To the conservative investor, risk is a negative. To the opportunistic investor, risk is a factor to tolerate and accept.
Whatever the perception of risk, it should not be confused with volatility. That confusion occurs much too frequently.
Volatility can be considered a measurement of risk, but it is not risk itself.
Many investors and academics measure investment risk in terms of beta; that is, in terms of an investment’s ups and downs in relation to a market sector or the entirety of the market.
If you want to measure volatility from a very wide angle, you can examine standard deviation for the S&P 500. The total return of this broad benchmark averaged 10.1% during 1926-2015, and there was a standard deviation of 20.1 from that average total return during those 90 market years.1
What does that mean? It means that if you add or subtract 20.1 from 10.1, you get the range of total return that could be expected from the S&P two-thirds of the time during the period from 1926-2015. That is quite a variance, indicating that investors should be ready for anything when investing in equities. During 1926-2015, there was a 67% chance that the S&P could return anywhere from a 30.2% yearly gain to a 10.1% yearly loss. (Again, this is total return with dividends included.)1
Just recently, there were years in which the S&P’s total return fell outside of that wide range. In 2013, the index’s total return was +32.39%. In 2008, its total return was -37.00%.2
When statisticians measure the volatility of major indices like the S&P 500, Nasdaq Composite, or Dow Jones Industrial Average, they are measuring market risk. Trying to measure investment risk is another matter.
You can argue that investment risk is not measurable.
How can investors measure the probability of a loss when they invest? Even after they sell an investment, can they go back and calculate what their risk was at the time they bought it? They only know if they made money or not. Profit or loss says nothing about risk exposure.
Most experienced investors do not fear volatility.
Instead, they fear loss.

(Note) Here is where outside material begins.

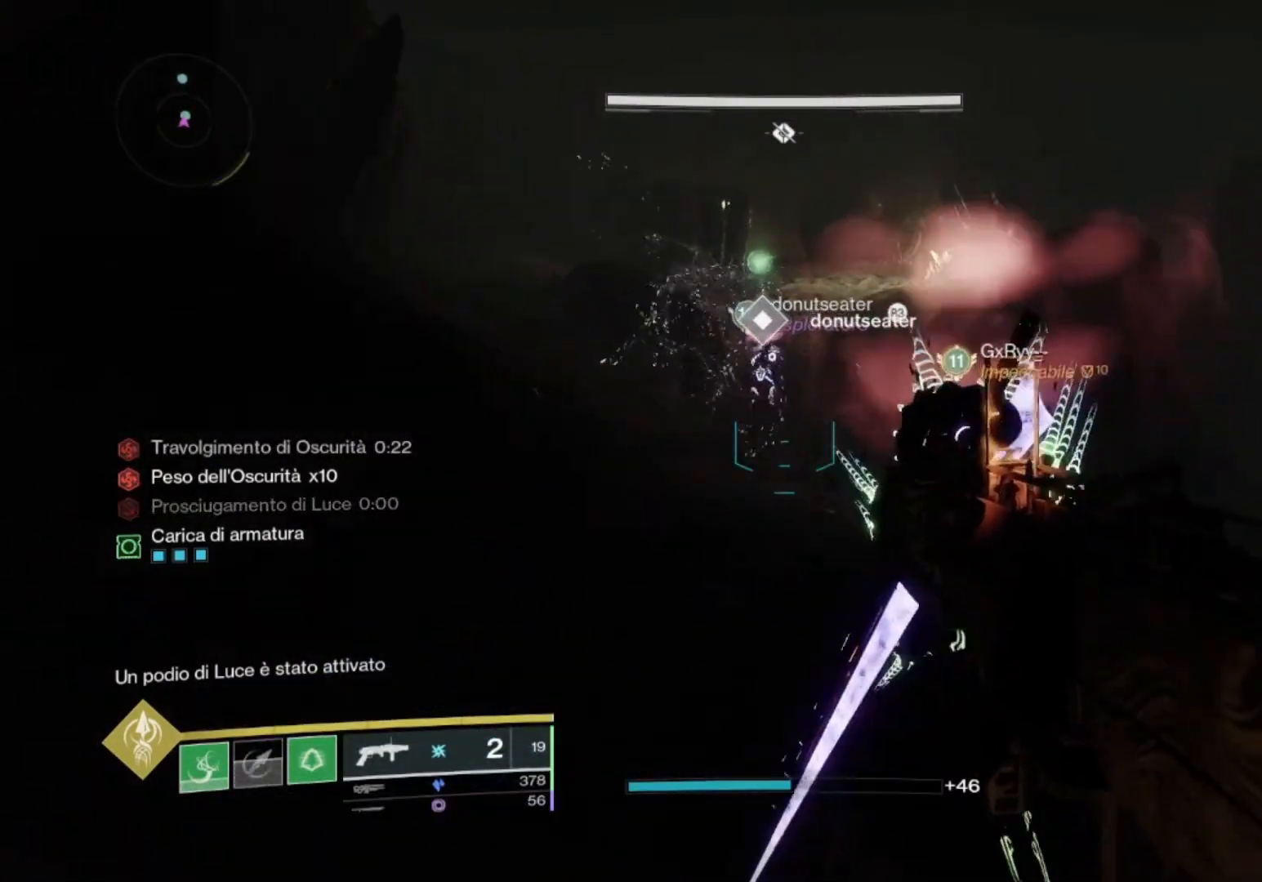
{"buttons": [], "left_stick": "up", "right_stick": "center", "events": [[133, "right_stick", "center"]]}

They think of “risk” as their potential for unrecoverable loss.
In reality, most apparent “losses” may be recoverable given enough time. True unrecoverable losses occur in one of two ways. One, an investor sells the investment for less than what he or she paid for it. Two, some kind of irrevocable change happens, either to the investment itself or to the sector to which the investment belongs. For example, a company goes totally out of business and leaves investors with worthless securities. Or, an innovation transforms an industry so profoundly that it renders what was once a leading-edge company an afterthought.
Accepting risk means accepting the possibilities of equity investing.

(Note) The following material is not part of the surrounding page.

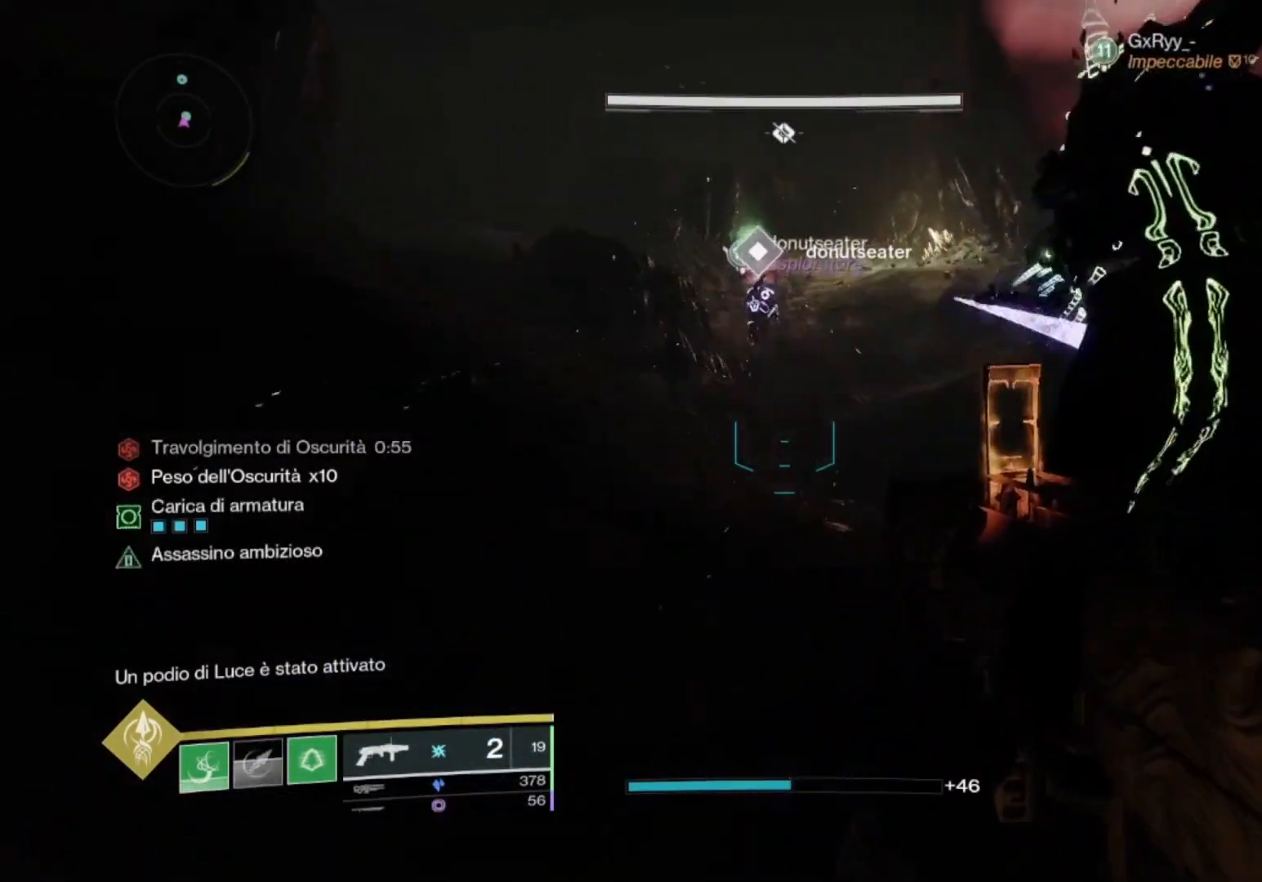
{"buttons": [], "left_stick": "up", "right_stick": "up-left", "events": [[100, "right_stick", "up"], [267, "right_stick", "center"], [500, "right_stick", "up-left"]]}
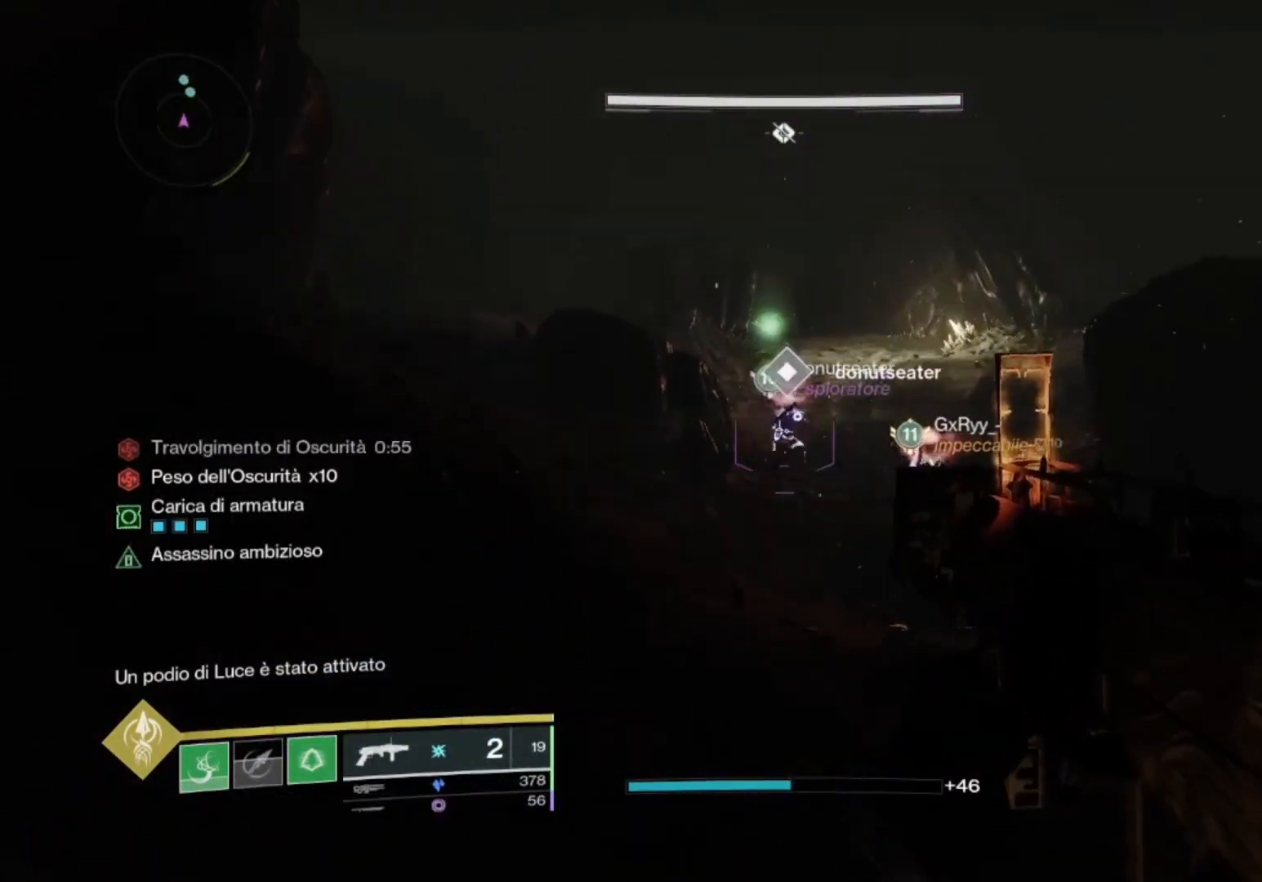
{"buttons": [], "left_stick": "up", "right_stick": "center", "events": [[200, "CROSS", "down"], [233, "right_stick", "center"], [400, "CROSS", "up"]]}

The range of possibilities for investment performance and market performance is vast. History has shown that to be true, history being all we have to look at. It fails to tell us anything about the negative (or positive) disruptions that could come out of nowhere to upend our assumptions. A “black swan” (terrorism, a virus, an environmental crisis, a quick evaporation of investor confidence) is always a possibility. Next year, the performance of this or that sector or the small caps or blue chips could be spectacular. It could also be dismal. It could certainly fall in between those extremes. There is no way to calculate it or estimate it in advance. For the equities investor, the future is always a flashing question mark, regardless of what history tells or pundits predict.
Diversification helps investors cope with volatility & risk.
Spreading assets across various investment classes may reduce a portfolio’s concentration in a hot sector, but it also lessens the possibility of a portfolio being overweighted in a cold one.
Volatility is a statistical expression of market risk, constantly measured. Volatility, however, should not be confused with risk itself.